(Data begins)

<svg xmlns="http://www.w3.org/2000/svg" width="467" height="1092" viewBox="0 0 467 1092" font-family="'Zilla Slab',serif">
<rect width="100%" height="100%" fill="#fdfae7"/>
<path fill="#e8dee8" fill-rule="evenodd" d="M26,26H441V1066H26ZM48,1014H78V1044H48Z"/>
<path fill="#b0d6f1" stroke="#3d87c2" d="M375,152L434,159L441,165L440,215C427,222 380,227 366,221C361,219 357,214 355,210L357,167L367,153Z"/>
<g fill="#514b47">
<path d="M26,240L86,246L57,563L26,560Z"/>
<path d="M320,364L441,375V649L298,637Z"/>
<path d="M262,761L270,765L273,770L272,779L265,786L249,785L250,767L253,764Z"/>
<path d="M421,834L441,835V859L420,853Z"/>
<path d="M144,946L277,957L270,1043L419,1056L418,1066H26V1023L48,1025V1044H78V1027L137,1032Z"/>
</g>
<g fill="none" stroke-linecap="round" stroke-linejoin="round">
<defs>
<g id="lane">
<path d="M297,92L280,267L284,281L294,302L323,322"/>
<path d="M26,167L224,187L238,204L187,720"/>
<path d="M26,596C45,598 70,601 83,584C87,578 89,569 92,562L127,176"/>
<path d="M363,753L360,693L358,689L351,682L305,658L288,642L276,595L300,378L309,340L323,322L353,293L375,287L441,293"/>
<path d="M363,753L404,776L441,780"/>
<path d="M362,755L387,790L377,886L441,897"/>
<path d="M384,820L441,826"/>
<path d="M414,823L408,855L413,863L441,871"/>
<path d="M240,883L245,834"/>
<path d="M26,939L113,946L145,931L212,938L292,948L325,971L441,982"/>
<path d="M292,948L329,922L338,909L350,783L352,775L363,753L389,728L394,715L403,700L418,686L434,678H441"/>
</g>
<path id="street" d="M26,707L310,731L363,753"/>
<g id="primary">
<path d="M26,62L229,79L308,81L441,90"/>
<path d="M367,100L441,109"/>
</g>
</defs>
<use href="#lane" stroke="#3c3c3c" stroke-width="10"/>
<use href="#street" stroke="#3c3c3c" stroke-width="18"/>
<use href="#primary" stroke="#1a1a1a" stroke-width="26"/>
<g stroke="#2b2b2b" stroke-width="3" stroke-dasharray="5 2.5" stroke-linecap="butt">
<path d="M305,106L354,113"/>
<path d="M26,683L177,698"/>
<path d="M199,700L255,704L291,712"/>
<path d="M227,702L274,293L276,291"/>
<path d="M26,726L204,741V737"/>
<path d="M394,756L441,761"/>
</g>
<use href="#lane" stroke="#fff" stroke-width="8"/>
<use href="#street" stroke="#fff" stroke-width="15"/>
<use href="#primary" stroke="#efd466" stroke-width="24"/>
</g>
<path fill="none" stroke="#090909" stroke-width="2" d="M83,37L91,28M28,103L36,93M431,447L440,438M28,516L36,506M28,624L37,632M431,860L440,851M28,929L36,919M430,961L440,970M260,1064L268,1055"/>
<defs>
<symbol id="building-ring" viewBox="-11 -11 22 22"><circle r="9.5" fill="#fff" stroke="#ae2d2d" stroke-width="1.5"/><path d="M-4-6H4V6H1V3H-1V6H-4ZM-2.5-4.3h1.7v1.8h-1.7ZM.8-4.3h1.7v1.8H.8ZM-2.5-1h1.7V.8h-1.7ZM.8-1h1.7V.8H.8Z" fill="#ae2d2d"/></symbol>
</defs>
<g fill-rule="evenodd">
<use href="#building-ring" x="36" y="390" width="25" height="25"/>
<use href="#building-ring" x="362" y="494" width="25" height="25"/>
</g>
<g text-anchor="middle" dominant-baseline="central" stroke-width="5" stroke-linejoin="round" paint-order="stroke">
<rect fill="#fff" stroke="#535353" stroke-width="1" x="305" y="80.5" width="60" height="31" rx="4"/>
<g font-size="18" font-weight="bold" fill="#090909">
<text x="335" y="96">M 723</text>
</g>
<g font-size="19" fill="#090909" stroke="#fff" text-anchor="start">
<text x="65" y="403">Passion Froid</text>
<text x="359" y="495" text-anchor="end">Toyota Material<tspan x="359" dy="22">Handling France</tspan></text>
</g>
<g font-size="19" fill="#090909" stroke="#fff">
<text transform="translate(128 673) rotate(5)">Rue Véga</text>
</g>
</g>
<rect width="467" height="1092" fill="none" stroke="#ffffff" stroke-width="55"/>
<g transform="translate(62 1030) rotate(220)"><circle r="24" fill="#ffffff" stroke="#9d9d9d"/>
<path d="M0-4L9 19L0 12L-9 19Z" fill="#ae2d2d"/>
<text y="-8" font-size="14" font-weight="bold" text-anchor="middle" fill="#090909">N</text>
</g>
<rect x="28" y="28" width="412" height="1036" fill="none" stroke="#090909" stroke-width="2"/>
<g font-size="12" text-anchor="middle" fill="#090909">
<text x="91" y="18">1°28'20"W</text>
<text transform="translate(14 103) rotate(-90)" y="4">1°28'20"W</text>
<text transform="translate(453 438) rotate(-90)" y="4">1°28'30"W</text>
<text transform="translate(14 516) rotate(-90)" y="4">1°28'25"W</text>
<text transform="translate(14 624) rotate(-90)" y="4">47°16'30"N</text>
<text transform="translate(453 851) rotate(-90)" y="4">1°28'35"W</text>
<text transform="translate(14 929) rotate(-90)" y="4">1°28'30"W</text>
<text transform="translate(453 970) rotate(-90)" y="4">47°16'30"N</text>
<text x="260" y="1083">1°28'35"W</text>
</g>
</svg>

(Data ends)

> What is expected:
Reproduce all the entries verbatim, leaving nothing out.

> Written response:
<svg xmlns="http://www.w3.org/2000/svg" width="467" height="1092" viewBox="0 0 467 1092" font-family="'Zilla Slab',serif">
<rect width="100%" height="100%" fill="#fdfae7"/>
<path fill="#e8dee8" fill-rule="evenodd" d="M26,26H441V1066H26ZM48,1014H78V1044H48Z"/>
<path fill="#b0d6f1" stroke="#3d87c2" d="M375,152L434,159L441,165L440,215C427,222 380,227 366,221C361,219 357,214 355,210L357,167L367,153Z"/>
<g fill="#514b47">
<path d="M26,240L86,246L57,563L26,560Z"/>
<path d="M320,364L441,375V649L298,637Z"/>
<path d="M262,761L270,765L273,770L272,779L265,786L249,785L250,767L253,764Z"/>
<path d="M421,834L441,835V859L420,853Z"/>
<path d="M144,946L277,957L270,1043L419,1056L418,1066H26V1023L48,1025V1044H78V1027L137,1032Z"/>
</g>
<g fill="none" stroke-linecap="round" stroke-linejoin="round">
<defs>
<g id="lane">
<path d="M297,92L280,267L284,281L294,302L323,322"/>
<path d="M26,167L224,187L238,204L187,720"/>
<path d="M26,596C45,598 70,601 83,584C87,578 89,569 92,562L127,176"/>
<path d="M363,753L360,693L358,689L351,682L305,658L288,642L276,595L300,378L309,340L323,322L353,293L375,287L441,293"/>
<path d="M363,753L404,776L441,780"/>
<path d="M362,755L387,790L377,886L441,897"/>
<path d="M384,820L441,826"/>
<path d="M414,823L408,855L413,863L441,871"/>
<path d="M240,883L245,834"/>
<path d="M26,939L113,946L145,931L212,938L292,948L325,971L441,982"/>
<path d="M292,948L329,922L338,909L350,783L352,775L363,753L389,728L394,715L403,700L418,686L434,678H441"/>
</g>
<path id="street" d="M26,707L310,731L363,753"/>
<g id="primary">
<path d="M26,62L229,79L308,81L441,90"/>
<path d="M367,100L441,109"/>
</g>
</defs>
<use href="#lane" stroke="#3c3c3c" stroke-width="10"/>
<use href="#street" stroke="#3c3c3c" stroke-width="18"/>
<use href="#primary" stroke="#1a1a1a" stroke-width="26"/>
<g stroke="#2b2b2b" stroke-width="3" stroke-dasharray="5 2.5" stroke-linecap="butt">
<path d="M305,106L354,113"/>
<path d="M26,683L177,698"/>
<path d="M199,700L255,704L291,712"/>
<path d="M227,702L274,293L276,291"/>
<path d="M26,726L204,741V737"/>
<path d="M394,756L441,761"/>
</g>
<use href="#lane" stroke="#fff" stroke-width="8"/>
<use href="#street" stroke="#fff" stroke-width="15"/>
<use href="#primary" stroke="#efd466" stroke-width="24"/>
</g>
<path fill="none" stroke="#090909" stroke-width="2" d="M83,37L91,28M28,103L36,93M431,447L440,438M28,516L36,506M28,624L37,632M431,860L440,851M28,929L36,919M430,961L440,970M260,1064L268,1055"/>
<defs>
<symbol id="building-ring" viewBox="-11 -11 22 22"><circle r="9.5" fill="#fff" stroke="#ae2d2d" stroke-width="1.5"/><path d="M-4-6H4V6H1V3H-1V6H-4ZM-2.5-4.3h1.7v1.8h-1.7ZM.8-4.3h1.7v1.8H.8ZM-2.5-1h1.7V.8h-1.7ZM.8-1h1.7V.8H.8Z" fill="#ae2d2d"/></symbol>
</defs>
<g fill-rule="evenodd">
<use href="#building-ring" x="36" y="390" width="25" height="25"/>
<use href="#building-ring" x="362" y="494" width="25" height="25"/>
</g>
<g text-anchor="middle" dominant-baseline="central" stroke-width="5" stroke-linejoin="round" paint-order="stroke">
<rect fill="#fff" stroke="#535353" stroke-width="1" x="305" y="80.5" width="60" height="31" rx="4"/>
<g font-size="18" font-weight="bold" fill="#090909">
<text x="335" y="96">M 723</text>
</g>
<g font-size="19" fill="#090909" stroke="#fff" text-anchor="start">
<text x="65" y="403">Passion Froid</text>
<text x="359" y="495" text-anchor="end">Toyota Material<tspan x="359" dy="22">Handling France</tspan></text>
</g>
<g font-size="19" fill="#090909" stroke="#fff">
<text transform="translate(128 673) rotate(5)">Rue Véga</text>
</g>
</g>
<rect width="467" height="1092" fill="none" stroke="#ffffff" stroke-width="55"/>
<g transform="translate(62 1030) rotate(220)"><circle r="24" fill="#ffffff" stroke="#9d9d9d"/>
<path d="M0-4L9 19L0 12L-9 19Z" fill="#ae2d2d"/>
<text y="-8" font-size="14" font-weight="bold" text-anchor="middle" fill="#090909">N</text>
</g>
<rect x="28" y="28" width="412" height="1036" fill="none" stroke="#090909" stroke-width="2"/>
<g font-size="12" text-anchor="middle" fill="#090909">
<text x="91" y="18">1°28'20"W</text>
<text transform="translate(14 103) rotate(-90)" y="4">1°28'20"W</text>
<text transform="translate(453 438) rotate(-90)" y="4">1°28'30"W</text>
<text transform="translate(14 516) rotate(-90)" y="4">1°28'25"W</text>
<text transform="translate(14 624) rotate(-90)" y="4">47°16'30"N</text>
<text transform="translate(453 851) rotate(-90)" y="4">1°28'35"W</text>
<text transform="translate(14 929) rotate(-90)" y="4">1°28'30"W</text>
<text transform="translate(453 970) rotate(-90)" y="4">47°16'30"N</text>
<text x="260" y="1083">1°28'35"W</text>
</g>
</svg>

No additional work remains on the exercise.